Well, the news is out, here is the headline: Dieting Does Not Work! The scientists are sure of it. It mystifies me that research dollars needed to be spent to discover that. All they needed to do was ask me.
Part of the problem is the definition of that word: "dieting". It's fascinating how a word can change in meaning. A diet used to be just the description of what you eat. You can see the gradual change in the progression of Webster's definitions:
Diet
a : food and drink regularly provided or consumed
b : habitual nourishment
c : the kind and amount of food prescribed for a person or animal for a special reason
d : a regimen of eating and drinking sparingly so as to reduce one's weight
Dieting as described in "a" or "b", to regularly or habitually consume food and drink, obviously does work or we'd all starve to death. So in that sense the sensational headline is wrong. But slowly we've come to think of dieting as definition "d" and eating "sparingly" doesn't work because it is unnatural for the human animal to do that as a way of life forever.
I think "way of eating" is a better term for how I intend to eat for the rest of my life, not just to achieve a short-term goal. I think I first saw it used by Bernstein in his book on diabetes. I slowly changed my way of eating continuously since diagnosis; first to lose weight, then to minimise BG spikes, then to ensure that I was getting the best nutrition possible without gaining back the weight or jeopardising blood glucose control.

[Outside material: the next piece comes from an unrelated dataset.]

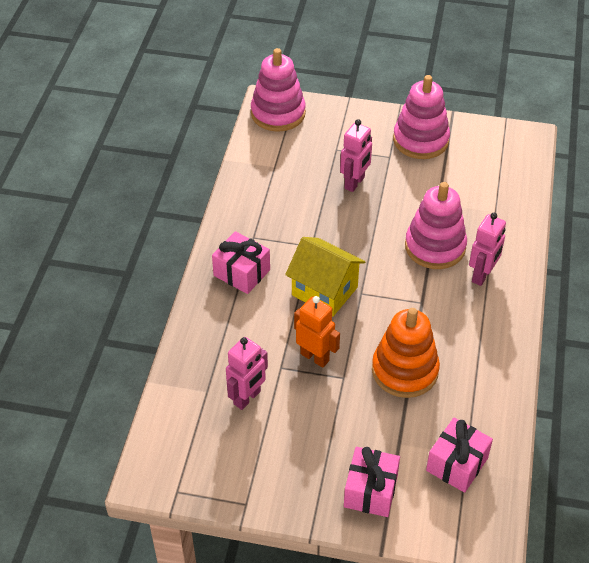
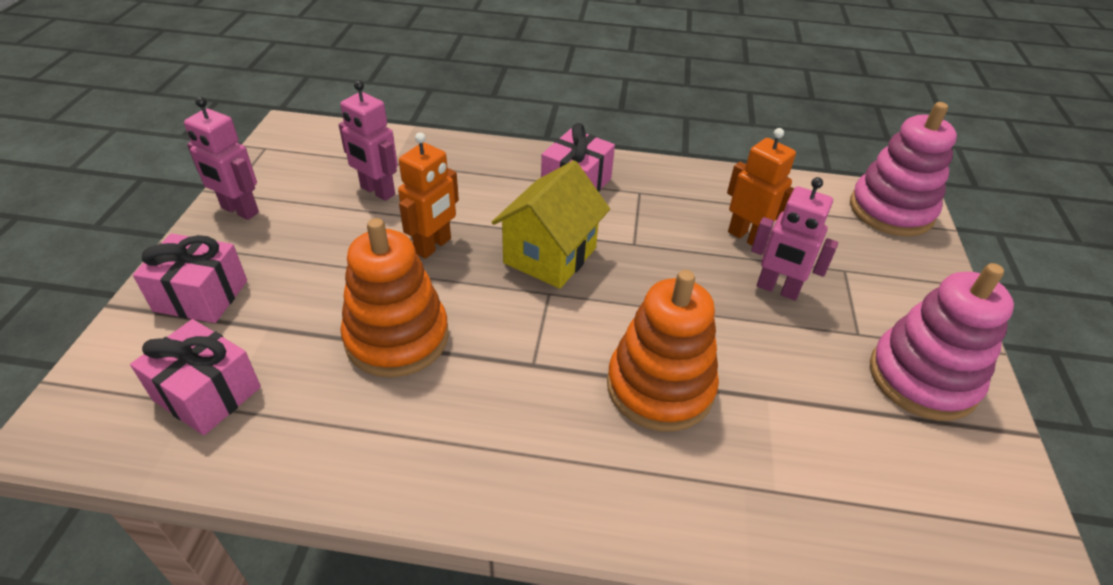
camera: 85 degrees right, 5 degrees down
pink stacking toy [405,182,467,269] -> orange stacking toy [607,270,719,432]
pink robot [469,213,506,286] -> pink robot moved to [184,97,259,220]
none -> orange robot [727,128,796,246]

But to be sustainable, the way of eating has to not only satisfy nutritional needs but our other social and psychological needs: to be able to eat in company comfortably; to be able to munch absently on something while we think; to have "comfort food" occasionally without guilt. The only way to achieve that is to train oneself over time to the point where we like what is appropriate for our needs and no longer crave what is inappropriate. That does not happen overnight and may never happen for some - but, in my opinion, it is the only way to change a way of eating permanently.

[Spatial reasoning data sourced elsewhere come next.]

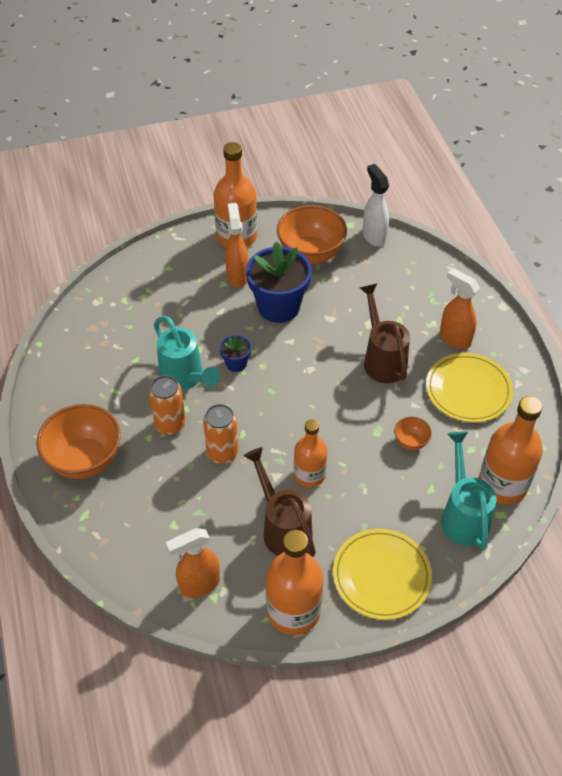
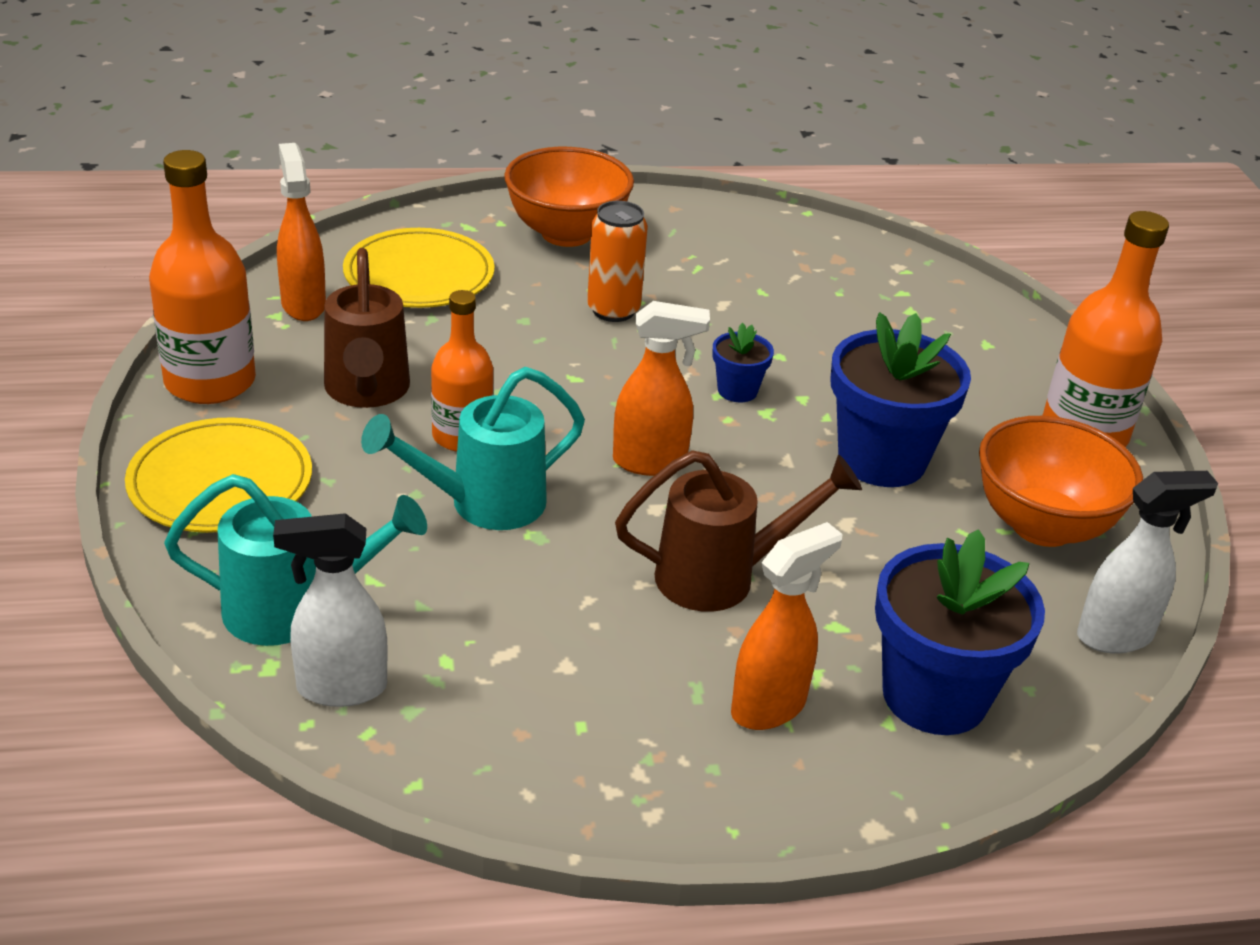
camera: 95 degrees right, 15 degrees down
turquoise watering can [154,316,220,390] -> turquoise watering can moved to [361,367,585,530]
orange can [203,404,239,464] -> none
orange spray bottle [225,203,249,288] -> orange spray bottle moved to [613,301,710,476]
brown watering can [244,447,316,557] -> brown watering can turned 105 degrees clockwise [324,248,410,408]
orange bowl [394,417,432,450] -> none
yellow plate [426,353,513,422] -> yellow plate moved to [343,228,495,308]
orange bottle [479,396,543,504] -> white spray bottle [273,513,388,707]
none -> blue flower pot [875,529,1045,735]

I'm only part of the way there myself. But it's amazing what I learnt to like, and dislike, once I accepted that my life does depend on it. Just as an example, I now look on something like mud-cake in the same way that someone with a sea-food allergy would look on lobster. Not that I think it's bad food - just bad for me. So I no longer want it and I don't feel deprived at all. As Jennifer puts it - it's not that I can't have it, it's that I don't want it.
Mind games? Maybe; but possibly life-saving mind-games if you can learn to play them over time.